Cowok itu mengangguk paham. “Nama
lo sapa?”
“Memangnya mau apa?” cewek itu
balik tanya. “Mau kenalan nih ceritanya?” godanya.
Cowok itu tersenyum lalu
mengulurkan tangannya. “Gue Yoga.”
“Noa, Noa Clover.” cewek yang
ternyata bernama Noa itu membalas uluran tangan Yoga.
“Nama lo aneh banget.” kening Yoga
berkerut. Yang punya nama hanya tersenyum. “Lo orang Indonesia, khan?”
“Nama kota ini juga aneh.” Komentar
Noa pelan.
“Pak, esnya Noa gue yang bayarin,
tapi ngutang dulu!” Yoga segera pergi menuju teman-temannya yang masih belum
selesai adu jotos.
“Lho! Kok ngutang sih!” teriak Noa.
“Dasar nggak sopan!”
“Biar aja, Neng.” pak es cincau
tersenyum.
“Tapi, Pak..”
“Nggak papa. Neng tau nggak, Mas
Yoga itu ketuanya Geng Timur lho.” pak es cincau terlihat bangga. Tadi takut,
sekarang malah bangga. Aneh!
“Hah! Ketua Geng?!” Noa tak
percaya. Lalu dikembalikan gelas pak es cincau dan ia langsung pergi
meninggalkan tempat itu. “Ketua geng kok ngutang.”

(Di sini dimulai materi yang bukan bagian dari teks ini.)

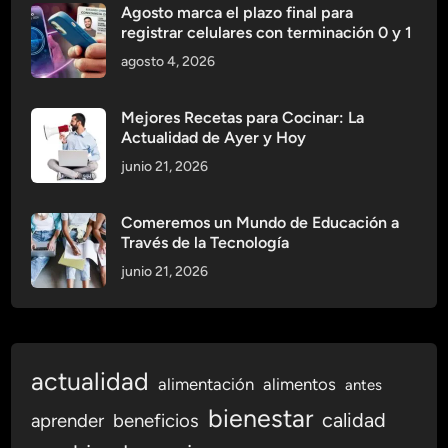
Agosto marca el plazo final para
registrar celulares con terminación 0 y 1
agosto 4, 2026
Mejores Recetas para Cocinar: La
Actualidad de Ayer y Hoy
junio 21, 2026
Comeremos un Mundo de Educación a
Través de la Tecnología
junio 21, 2026
actualidad
alimentación
alimentos
antes
bienestar
calidad
aprender
beneficios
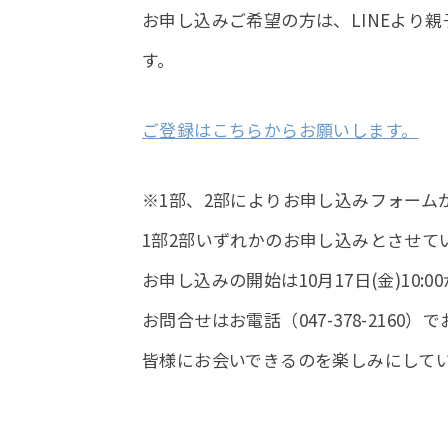
お申し込みご希望の方は、LINEより
す。
ご登録はこちらからお願いします。
※1部、2部によりお申し込みフォーム
1部2部いずれかのお申し込みとさせて
お申し込みの開始は10月17日(金)10:0
お問合せはお電話（047-378-2160
皆様にお会いできるのを楽しみにして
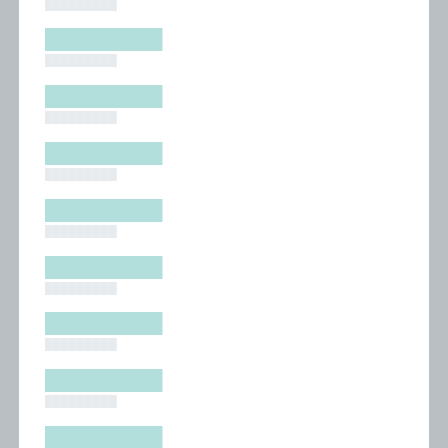
█████████
█████████
█████████
█████████
█████████
█████████
█████████
█████████
█████████
█████████
█████████
█████████
█████████
█████████
█████████
█████████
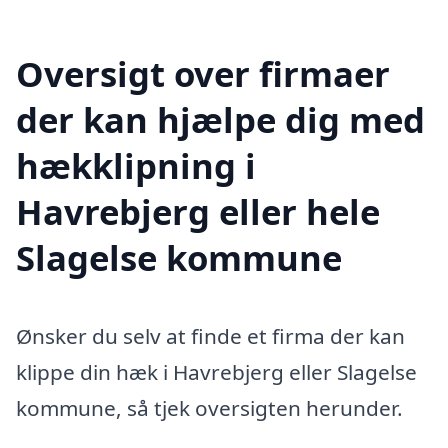
Oversigt over firmaer
der kan hjælpe dig med
hækklipning i
Havrebjerg eller hele
Slagelse kommune
Ønsker du selv at finde et firma der kan
klippe din hæk i Havrebjerg eller Slagelse
kommune, så tjek oversigten herunder.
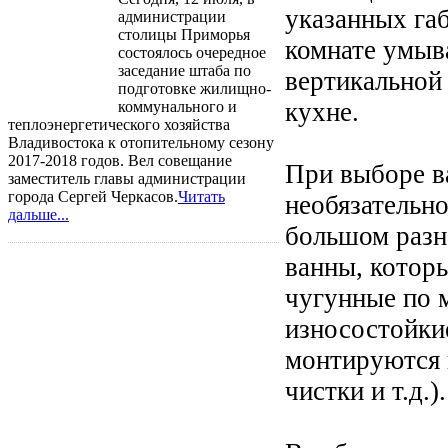
указанных габ
администрации
столицы Приморья
комнате умыв
состоялось очередное
заседание штаба по
вертикальной
подготовке жилищно-
кухне.
коммунального и
теплоэнергетического хозяйства
Владивостока к отопительному сезону
2017-2018 годов. Вел совещание
При выборе ва
заместитель главы администрации
города Сергей Черкасов.
Читать
необязательно
дальше...
большом разн
ванны, которы
чугунные по 
износостойкие
монтируются 
чистки и т.д.).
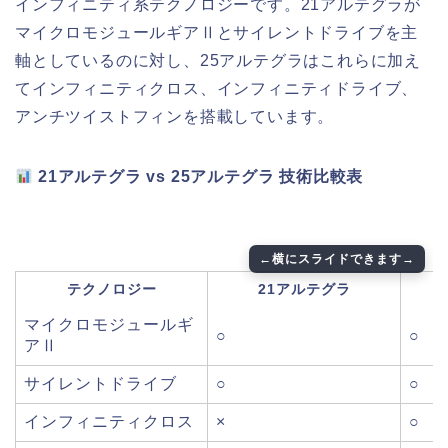
インフィニティ系テクノロジーです。21アルテグラが
マイクロモジュールギアⅡとサイレントドライブを主
軸としているのに対し、25アルテグラはこれらに加え
てインフィニティクロス、インフィニティドライブ、
アンチツイストフィンを搭載しています。
21アルテグラ vs 25アルテグラ 技術比較表
テクノロジー
21アルテグラ
マイクロモジュールギ
○
○
アⅡ
サイレントドライブ
○
○
インフィニティクロス
×
○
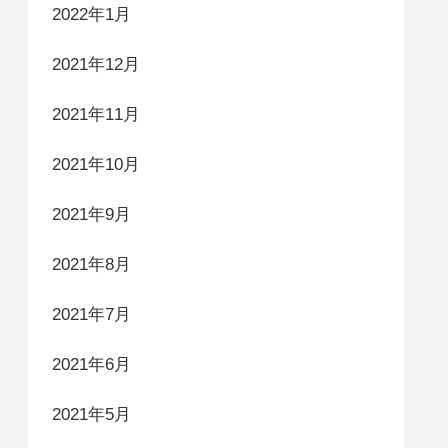
2022年1月
2021年12月
2021年11月
2021年10月
2021年9月
2021年8月
2021年7月
2021年6月
2021年5月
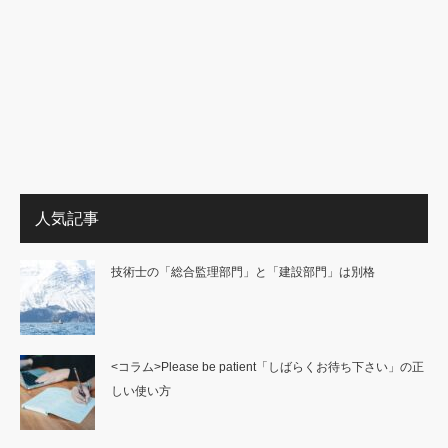
人気記事
技術士の「総合監理部門」と「建設部門」は別格
<コラム>Please be patient「しばらくお待ち下さい」の正
しい使い方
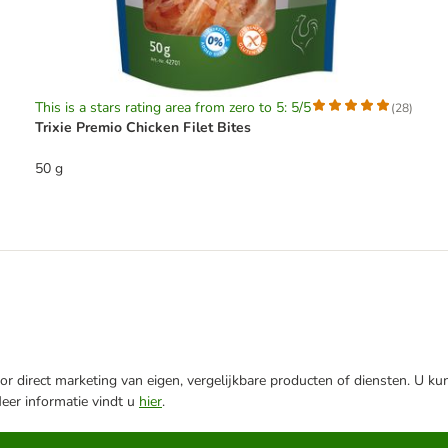
This is a stars rating area from zero to 5: 5/5
(
28
)
Trixie Premio Chicken Filet Bites
50 g
r direct marketing van eigen, vergelijkbare producten of diensten. U ku
Meer informatie vindt u
hier
.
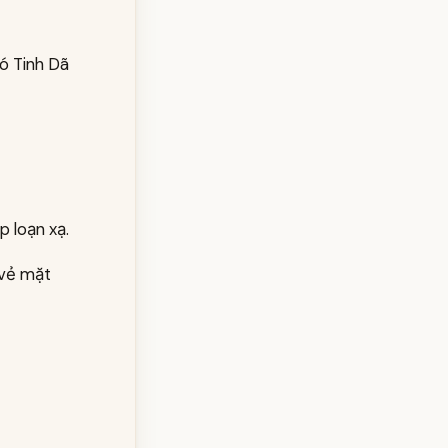
hó Tinh Dã
p loạn xạ.
 vẻ mặt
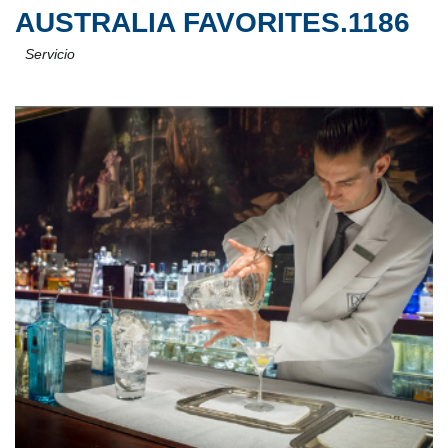
AUSTRALIA FAVORITES.1186
Servicio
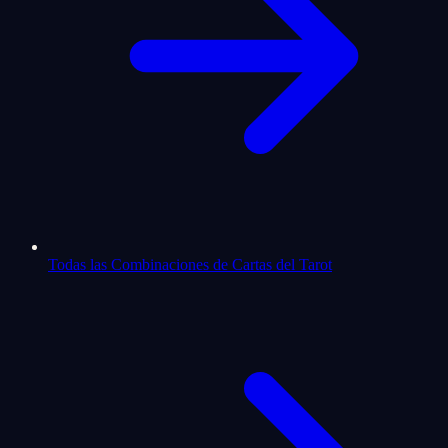
Todas las Combinaciones de Cartas del Tarot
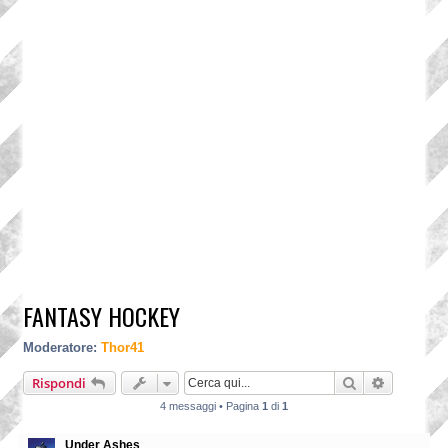
FANTASY HOCKEY
Moderatore:
Thor41
Cerca
Ricerca a
Rispondi
4 messaggi • Pagina
1
di
1
Under Ashes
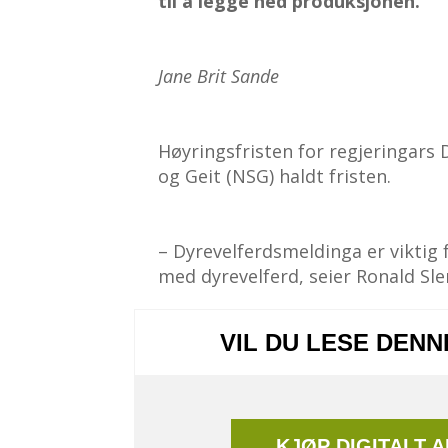
til å legge ned produksjonen.
Jane Brit Sande
Høyringsfristen for regjeringars 
og Geit (NSG) haldt fristen.
– Dyrevelferdsmeldinga er viktig 
med dyrevelferd, seier Ronald Sle
VIL DU LESE DEN
KJØP DIGITALT 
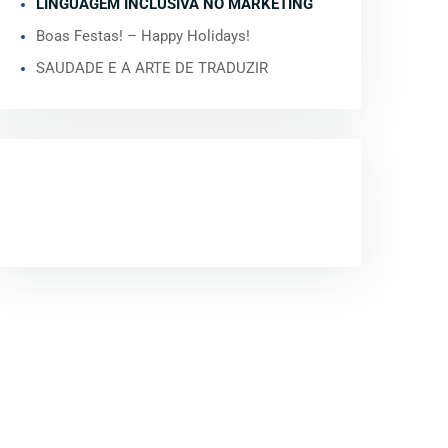
LINGUAGEM INCLUSIVA NO MARKETING
Boas Festas! – Happy Holidays!
SAUDADE E A ARTE DE TRADUZIR
COMENTÁRIOS
RECENTES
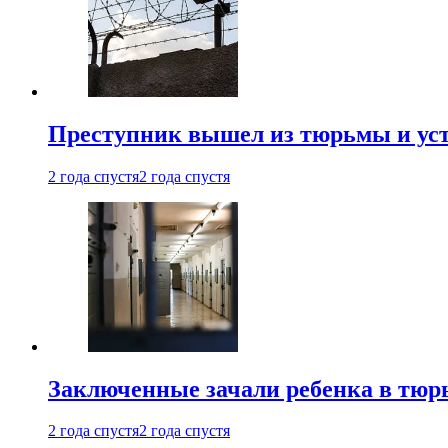
Преступник вышел из тюрьмы и уст
2 года спустя
2 года спустя
Заключенные зачали ребенка в тюр
2 года спустя
2 года спустя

“Lho, Neng!” teriak pak es cincau.
Jarang-jarang ada cewek aneh sekaligus lucu yang beli es dagangannya seperti
Noa. Datang tiba-tiba tanpa disadari dan pergi juga tanpa pamitan. Pak es
cincau membereskan gelas itu dan begitu ditoleh Noa sudah tak terlihat. Pak es
cincau menoleh ke kanan dan kiri. Cepet banget hilangnya, apa dia itu tadi
hantu ya? Pak es cincau jadi takut sendiri, tapi siang gini apa ada hantu ya?
Atau mungkin saja itu tadi hantu kiriman Tuhan yang marah padanya gara-gara ia
mencelaNya tadi? Ah, nggak usah dipikirin, yang penting sekarang kabur!!